Fifteen years ago, a woman fell into a newly dug grave. She is suing the Roseau City Council
She came, she did not see and she fell. Into a grave. She was not buried alive, thank God, but she broke several bones and now she's suing.
That legal battle is ongoing at the Civil Division of the High Court in Roseau between Safiya Shillingford and the Roseau City Council in suit DOMHCV NO.350 of 2011.
In that suit, Shillingford, who fell in a 6-foot uncovered grave during the traditional ceremony of the lighting of the graves said she suffered and continues to "suffer pain, injury, loss and damage." Among her injuries were bone fractures in her hip and leg.
According to the Statement of Claim: "On November 1, 2008 at approximately 7 pm Shillingford was in the Roseau Roman Catholic Cemetery participating in the lighting of the graves, which is an annual Roman Catholic event, when she fell into an open grave which was more than 6 feet deep."
It further states: "The Claimant believes that the accident was caused as a result of the negligence of the Roseau City Council (RCC) its servants and or agents who failed to cover the open grave to prevent or avoid visitors to the cemetery falling into it and also taking into account the event that would be taking place at the Cemetery on November 1, 2008 failed to place and or maintain appropriate and sufficient warning at or close to the open grave to alert visitors of its presence…" However, the RCC through its lawyer, Steven Isidore, has denied Shillingford's claim saying she was "negligent" and among other things "failed to take adequate precaution for her own safety."
"The Claimant failed to take any or sufficient steps to avoid the alleged fall, being fully aware of the risk of walking in a graveyard at night.

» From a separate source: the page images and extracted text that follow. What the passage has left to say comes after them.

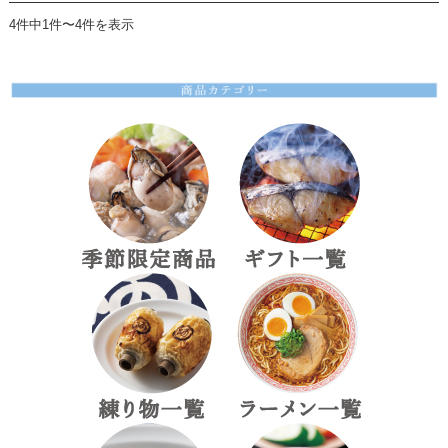
4件中1件〜4件を表示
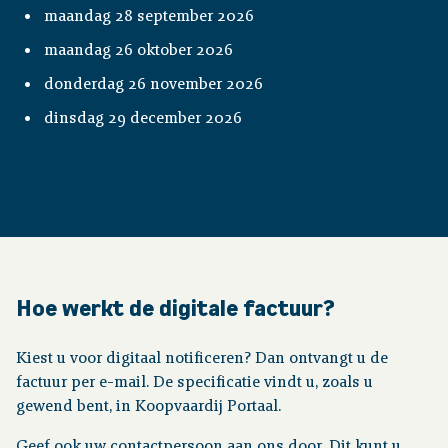
maandag 28 september 2026
maandag 26 oktober 2026
donderdag 26 november 2026
dinsdag 29 december 2026
Hoe werkt de digitale factuur?
Kiest u voor digitaal notificeren? Dan ontvangt u de
factuur per e-mail. De specificatie vindt u, zoals u
gewend bent, in Koopvaardij Portaal.
Geef ook uw contactpersoon aan ons door. Dit kunt u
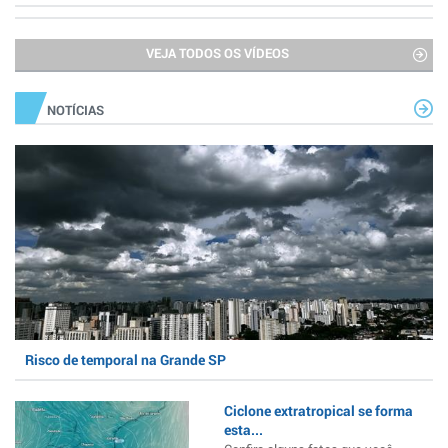
VEJA TODOS OS VÍDEOS
NOTÍCIAS
Risco de temporal na Grande SP
Ciclone extratropical se forma
esta...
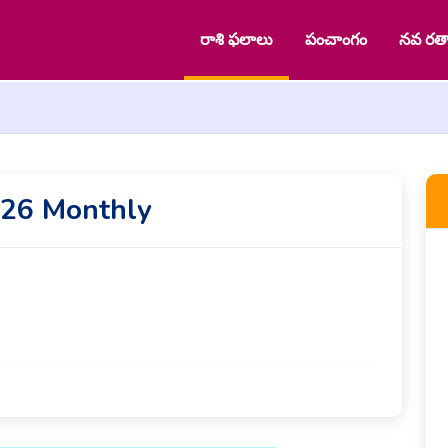
రాశి ఫలాలు
పంచాంగం
నవ రత్
026 Monthly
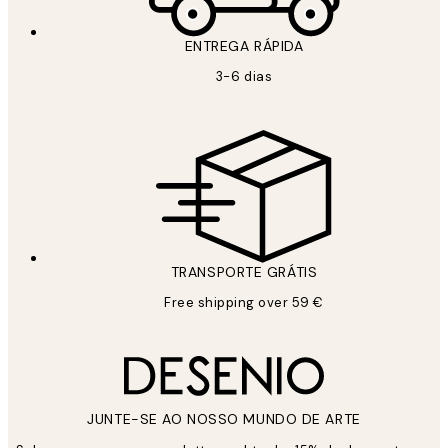
ENTREGA RÁPIDA
3-6 dias
TRANSPORTE GRÁTIS
Free shipping over 59 €
JUNTE-SE AO NOSSO MUNDO DE ARTE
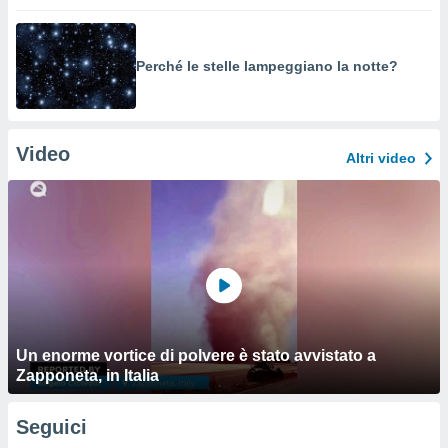
Perché le stelle lampeggiano la notte?
Video
Altri video
Un enorme vortice di polvere è stato avvistato a
Zapponeta, in Italia
Seguici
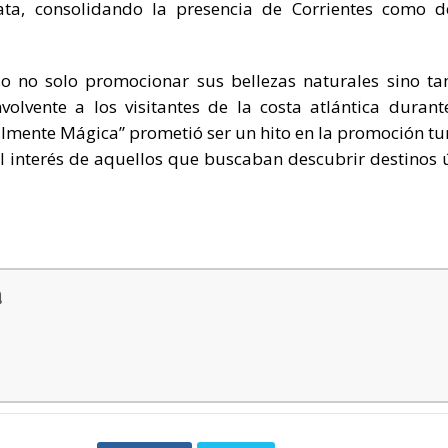
ta, consolidando la presencia de Corrientes como d
uso no solo promocionar sus bellezas naturales sino t
volvente a los visitantes de la costa atlántica durant
lmente Mágica” prometió ser un hito en la promoción tur
 el interés de aquellos que buscaban descubrir destinos 
a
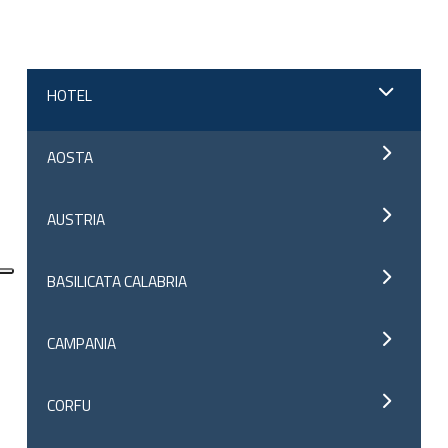
HOTEL
AOSTA
AUSTRIA
BASILICATA CALABRIA
CAMPANIA
CORFU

She also failed to look where she was walking; walking/proceeding too fast in all the circumstances and in the premises failing to take any or any sufficient care for her own safety." In the circumstances, the Claimant is not entitled to any of the reliefs claimed against the defendant, the defense stated.
Shillingford, through her lawyers, the law firm of Heather F. Felix Evans, claims that the RCC is the authority responsible for the digging of graves in Roseau and often graves would be dug a day in advance of burial.
But witness statements obtained from City Overseer, Edison Alleyne, and City Clerk, Angus Benjamin say "the council was not negligent as it did not instruct independent grave diggers to dig the grave at the Roman Catholic Cemetery on November 1, 2008.
"On November 1st, 2008 when the accident is alleged to have occurred, the Council had not received any request from anyone immediately prior to or on the said day for digging of a grave to accommodate a burial. Further, it is not the practice of the Council to instruct diggers to dig graves overnight in preparation for a burial the following day," Benjamin stated.
But Shillingford denies that any so-called "independent grave diggers" exercise responsibility or exclusive control over the digging of graves in the Roseau Roman Catholic Cemetery. Also, that every family requesting burial for a deceased person in the Roseau Roman Catholic Cemetery is "specifically referred to the RCC and a specific written notice of request for burial is forwarded from the Church office to the RCC."
A visit last week by reporters of the SUN did not find any open graves but in an interview Julian Walsh, an elderly man who frequents the cemetery, said: "I am not sure how long since they stop the practice of overnight digging but it's months since this has stopped because a child fell and in grave and his/her legs got damaged. The Council has stopped people digging graves a day before as a result of that incident. Before that incident, three or four graves would be dug before hand for preparations. The City Council is the one you must go to so as to get permission to dig a grave and they are paid $600 for that service with a small fee going to the church."
Justice Errol Thomas is presiding over the matter.